Prosecutors have opened a criminal case against a deputy Pacific Fleet commander and two associates on suspicion of taking at least $1.2 million in government funds earmarked for vessel repairs.
Rear Admiral Farit Zinnatullin faces up to 10 years in prison if charged and convicted of abuse of authority together with Captain Vasily Shevchenko, who headed the fleet's technical directorate, and Viktor Dymov, former head of a joint stock company called the 178 Ship-Repairing Plant, the Chief Military Prosecutor's Office said in a statement Friday.

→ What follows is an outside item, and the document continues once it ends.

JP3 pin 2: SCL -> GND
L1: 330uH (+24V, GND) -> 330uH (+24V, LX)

The three officials are suspected of illegally transferring more than 37 million rubles ($1.2 million) to the bank accounts of Dymov's company in order to conceal their failure to fulfill a state contract to repair the Alagez rescue vessel, the statement said.
Prosecutors provided no further details.
The Alagez was sent for repairs shortly after the Kursk nuclear submarine sank in August 2000, killing 118 sailors, and the repairs lasted four years because of a lack of financing, Utro.ru reported Friday.

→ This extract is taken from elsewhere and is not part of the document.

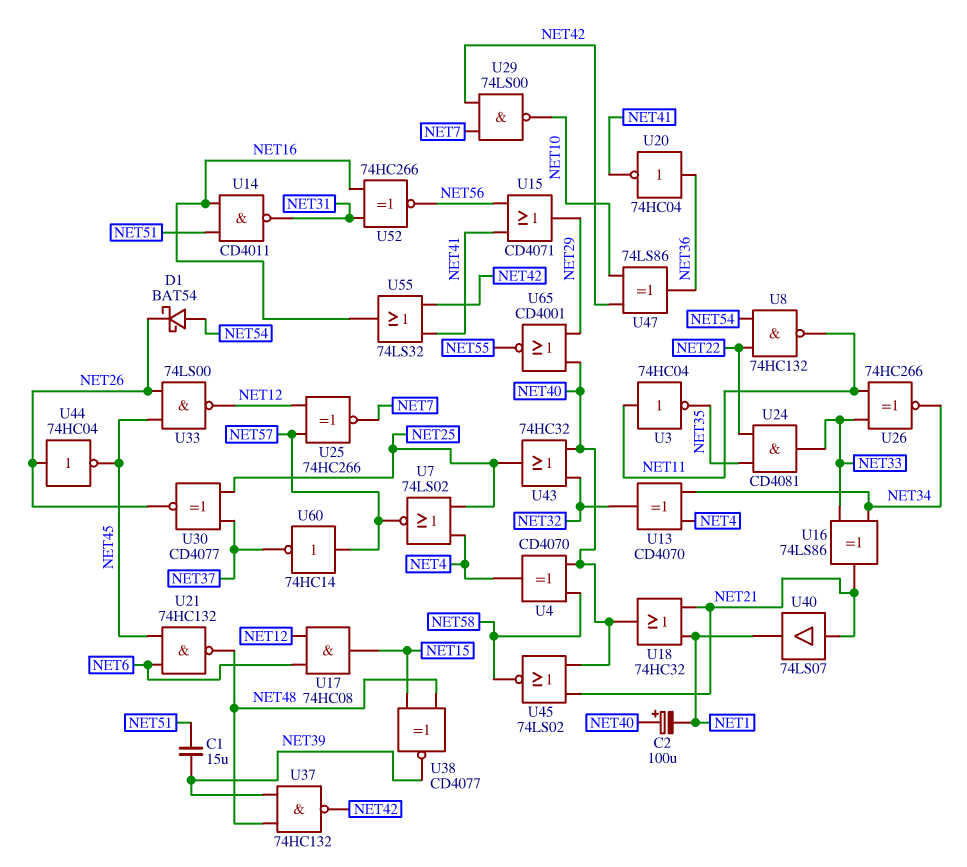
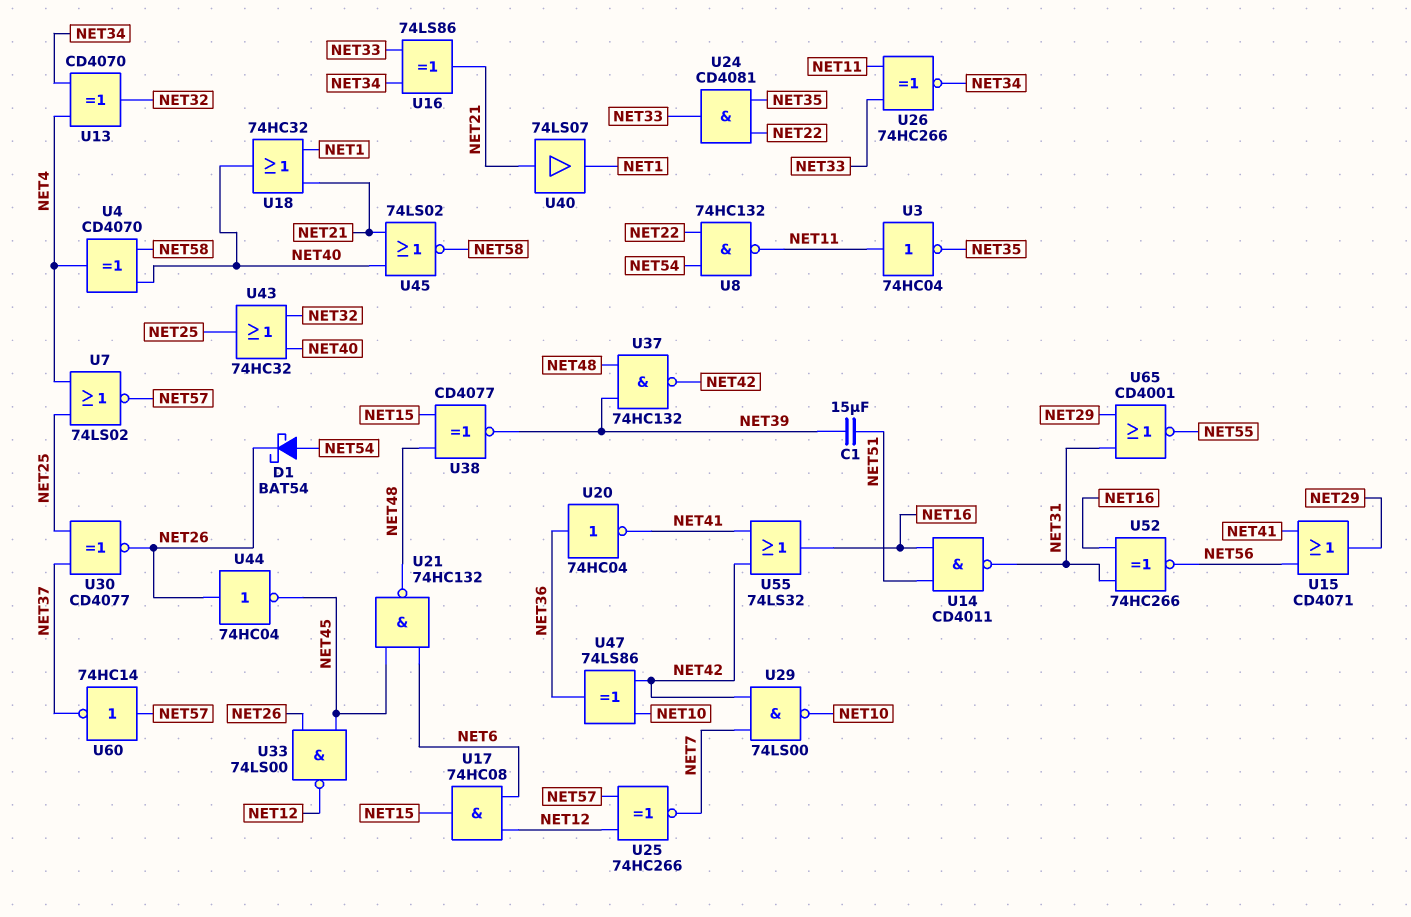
C2: 100uF (plus NET40, minus NET1) -> none
U65: NOR CD4001 (in NET29, in NET40, out NET55) -> NOR CD4001 (in NET29, in NET31, out NET55)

Checks of Russia's rescue vessels after the Kursk disaster found that almost 60 percent of them were out of order, Kommersant reported in August 2005.
Zinnatullin was demoted from deputy commander of the first flotilla of submarines of the Northern Fleet to head of the Northern Fleet's technical department after the disaster, Kommersant said.
He was later transferred to the Pacific Fleet.